Asia Pacific News
02 July 2009
PHNOM PENH: A former child survivor of the Khmer Rouge regime's main torture centre wept Thursday as he told Cambodia's war crimes court of his harrowing separation from his mother as they arrived at the jail.
Norng Chan Phal, 39, was testifying at the trial of jail chief Duch, who is accused of overseeing the torture and execution of around 15,000 people who passed through Tuol Sleng prison during the 1975-79 regime.
"When my jeep took us to that location, I and my brother were happy because we could ride on a jeep. But then we were threatened and my mother was forced to get off the jeep and she was not very well," he told the court.

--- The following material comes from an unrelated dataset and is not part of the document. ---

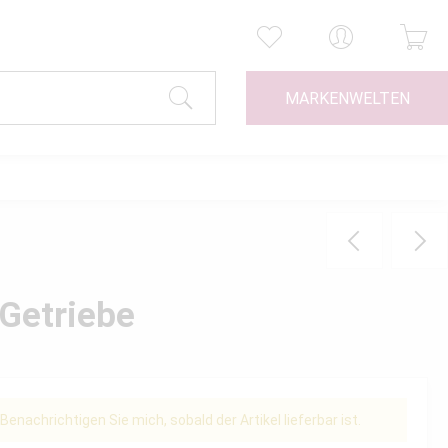
MARKENWELTEN
 Getriebe
Benachrichtigen Sie mich, sobald der Artikel lieferbar ist.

"They (Khmer Rouge cadres) shouted and threatened her and I was also terrified," Norng Chan Phal said, adding he and his younger brother were separated from his mother a night after arriving at Tuol Sleng.
Norng Chan Pal was just eight or nine years old when Vietnamese-backed forces invaded Phnom Penh in January 1979 to topple the communist Khmer Rouge, finding him with his younger brother and three other children at the prison.
The 66-year-old Duch begged forgiveness from the victims near the start of his trial for war crimes and crimes against humanity after accepting responsibility for his role in governing the jail.
But he has consistently rejected claims by prosecutors that he was a central figure in the hierarchy of the Khmer Rouge and says he never personally executed anyone.
Led by Pol Pot, who died in 1998, the Khmer Rouge emptied Cambodia's cities in a bid to forge a communist utopia. Up to two million people died of starvation, overwork, torture and execution during the 1975-79 regime.
Four other former Khmer Rouge leaders are currently in detention and are expected to face trial next year.